The sub-series includes ships' manifests from Quebec City, Halifax, Saint John, North Sydney, New York, Eastern U.S. ports, Vancouver, Victoria and other Pacific ports; Vancouver and Victoria passenger lists; and individual manifests (Form 30A).
The official Immigration ship's manifest is a list of immigrants arriving at an official port of entry on a particular ship on a given date. Generally speaking, each manifest gives: the name of the ship; its port(s) and date(s) of departure; its
port(s) and date(s) of arrival in Canada; and the name, age, sex, profession or occupation, nationality and destination of each passenger aboard (Personal information may be omitted in some of the earlier manifests for wives, minor children, groups of
labourers, and first and second class passengers). Depending on the date, some manifests may contain other information on the immigrants' health, religion, previous visits to Canada, family relationships, and cash on hand.
The format of the lists varies over time. Standard manifest forms were used increasingly from the 1870s onward. However, from 1860s-1890s a number of the manifests (especially for arrivals from European ports) are of irregular format, or are
inscribed on U.S. immigration manifest forms.
The lists from 1865 to 1922 are arranged by port and date of arrival. They are not indexed, except for the Quebec lists from 1865 to 1869. From 1925 to 1935, the lists also include: place and country of birth; name and address of the relative,
friend or employer to which the immigrant was destined; and the name, relationship and address of the nearest relative in the country from which he or she came. The lists for each port and year have been assigned volume and page numbers, with each
port/year starting at volume one.
Immigration has maintained offices at various places termed "ports of entry" - responsible for the official reception and documentation of immigrants - from Confederation onwards. The present formal process for designating ports of entry was not
set up until after the First World War. Before that time, the decision to collect records of entry at a particular port (and then to forward them systematically to Ottawa) appears to have been an informal administrative action.
The National Archives of Canada currently holds Seaport Records of Entry, also known as ships' manifests, for the following ports of entry in the period 1865-1935: Quebec City, P.Q. includes Montreal, (1 May 1865); Montreal, (1 January 1925);
Halifax, N.S., (January 1881); Saint John, N.B., (1 January 1900); New York City, N.Y., (1 July 1905); Baltimore, Md., (1 July 1905); Boston, Mass., (1 July 1905); Portland, Maine, (December 1905); Vancouver, B.C., (January 1905); Victoria, B.C. & other
Pacific ports, (April 1905); North Sydney, N.S., (November 1906); Philadelphia, Penn., (ca.1908 to 1911); Providence, R.I., (July 1911); and all Canadian ports (form 30A) (1919 to 1924).
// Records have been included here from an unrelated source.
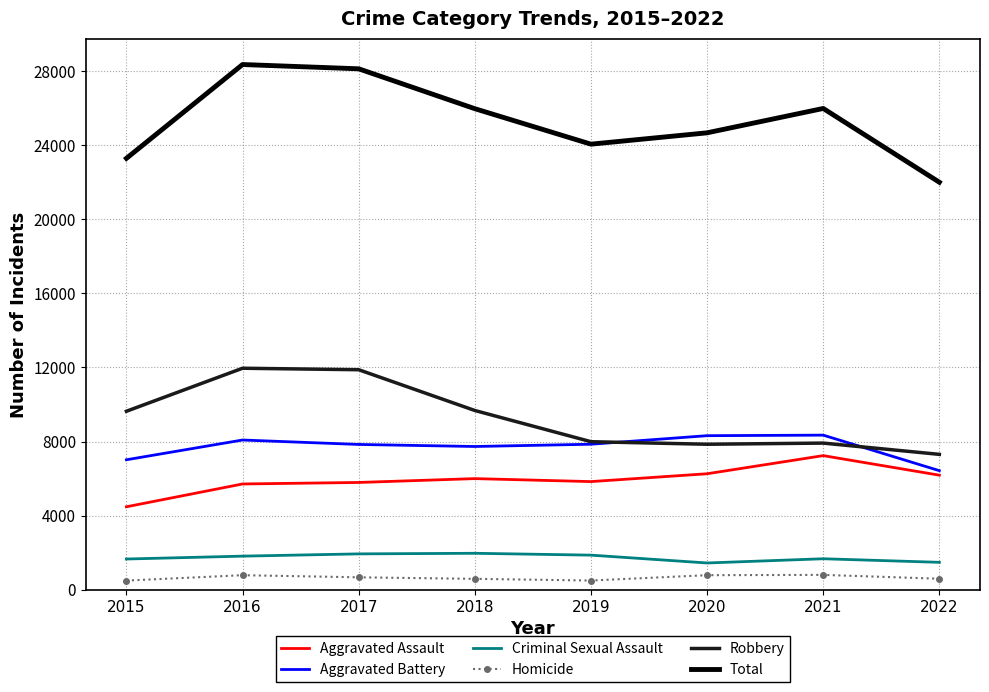

What is the maximum value shown in the chart?

28358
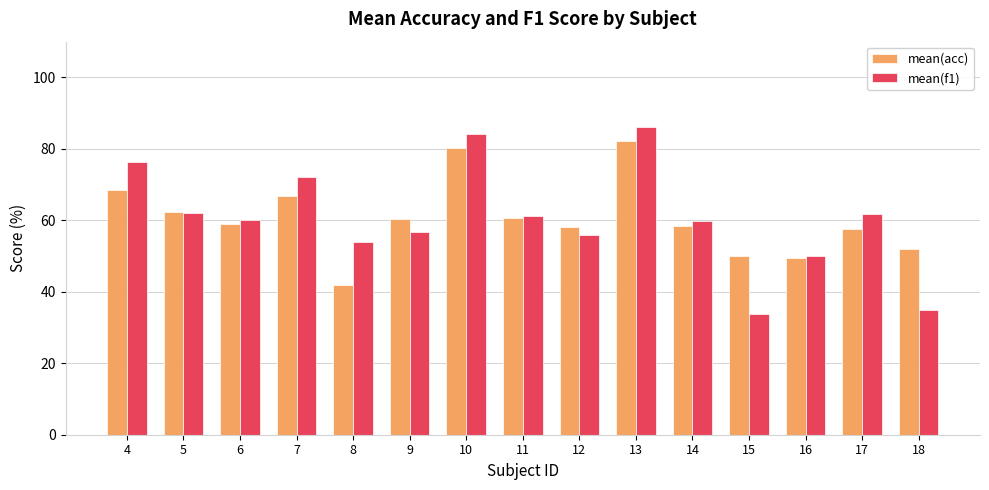

True or false: mean(acc) has a value of 42.0 at 8.

True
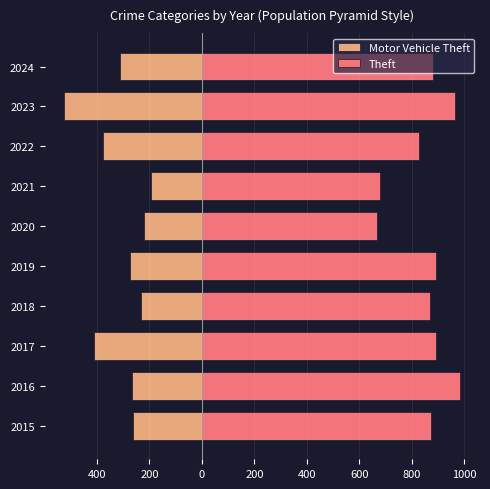

Read the Theft value at 2022.

827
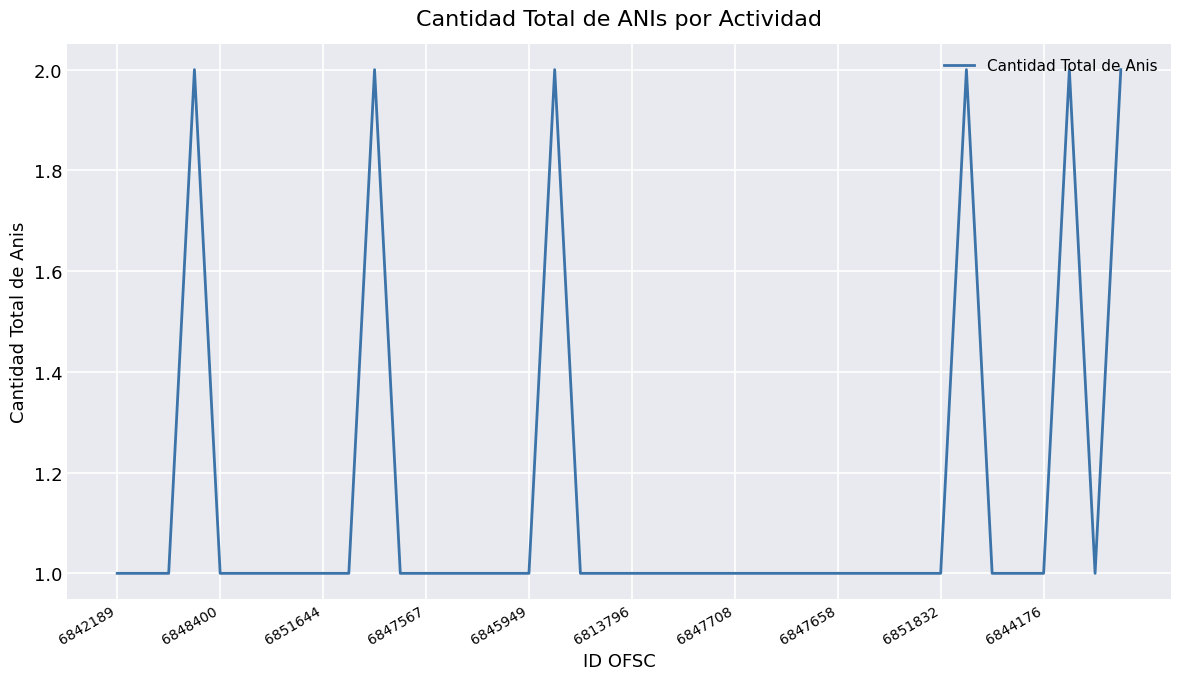

Does the chart display data point markers on the line(s)?

No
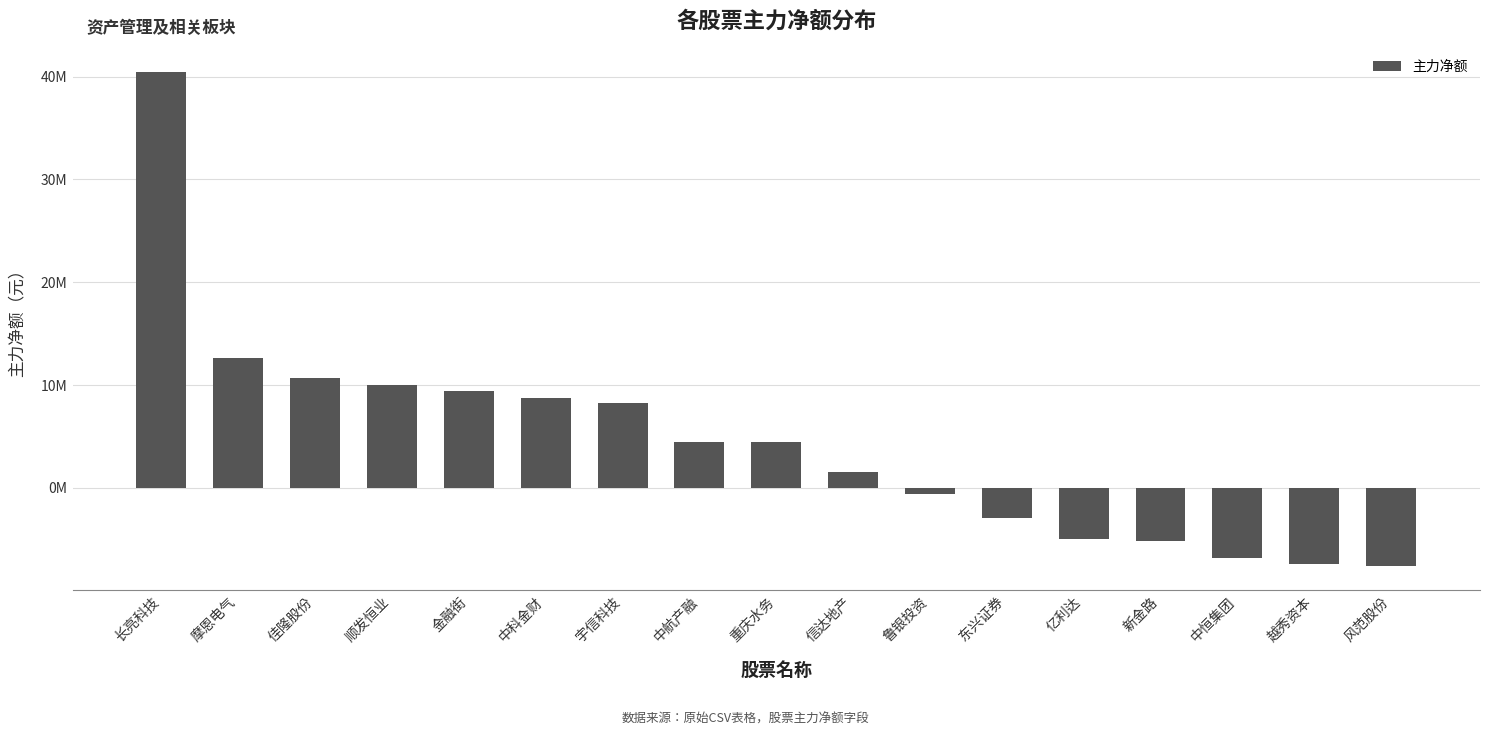

How many distinct data groups are displayed?

1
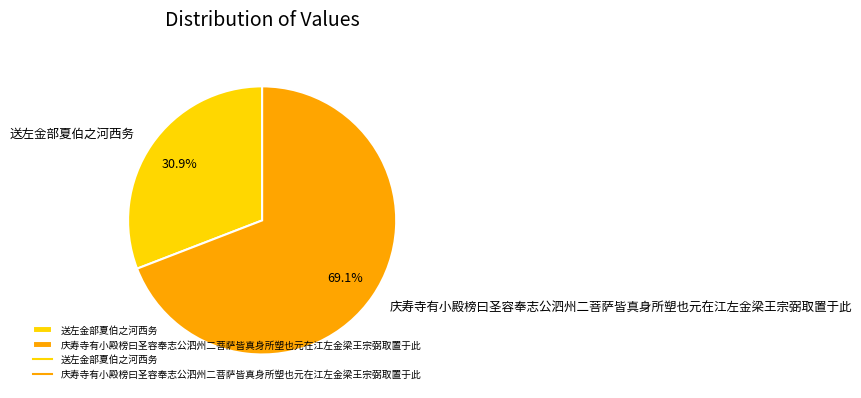

To the nearest percent, what is the difference between the largest and smallest slice percentages?

38%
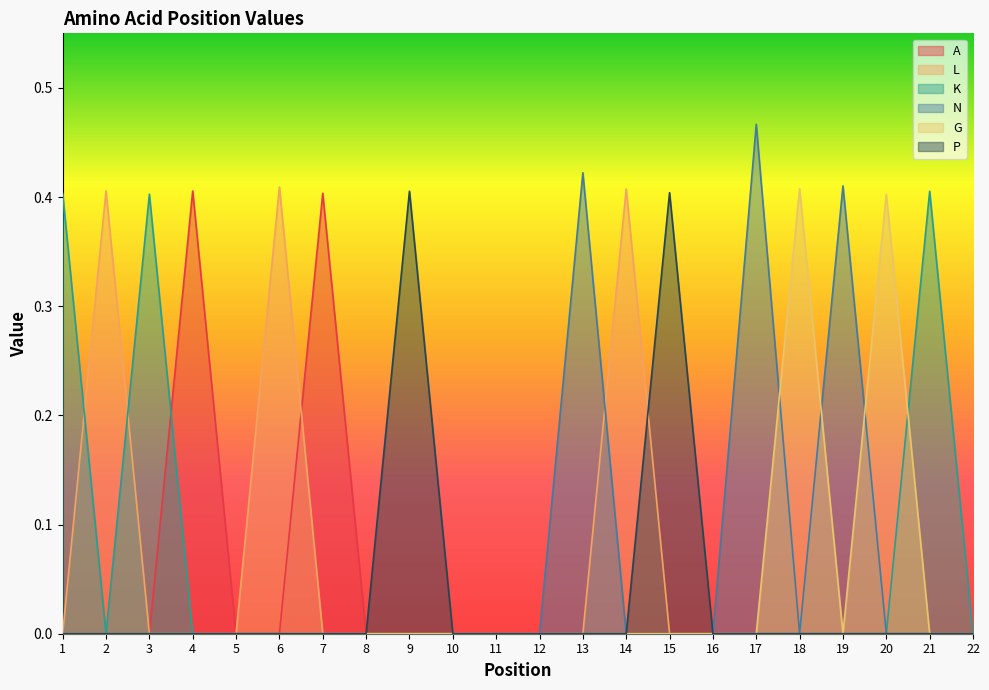

The L series shows 0.4 at 6. True or false?

True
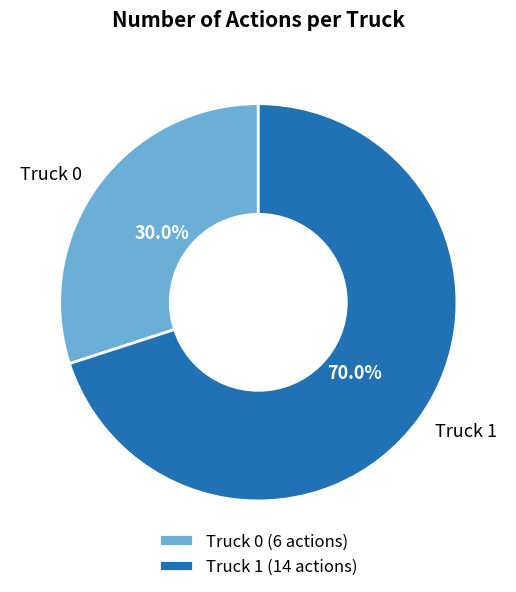

Is it true that Truck 1 is 70% of the pie?

True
The date in parentheses is the date that the records begin.
In order to maintain a record of immigrants arriving at American seaports and proceeding directly overland to Canada, in 1905 the Canadian immigration service began to collect extracts of U.S. manifests kept at the east coast ports of New York,
Baltimore, Boston, Portland, Philadelphia and Providence.
The ships' manifests, 1865-1935 were transferred to the National Archives by the Records of Entry Unit (later Query Response Centre) in four groups: 1865-1900 records in 1971, 1900-1908 records in 1980, 1908-1918 records in 1984, and 1919-1935
records in 1997. The 1908-1918 portion contains a few manifests dated as late as 1921 at the end of the 1918 reels.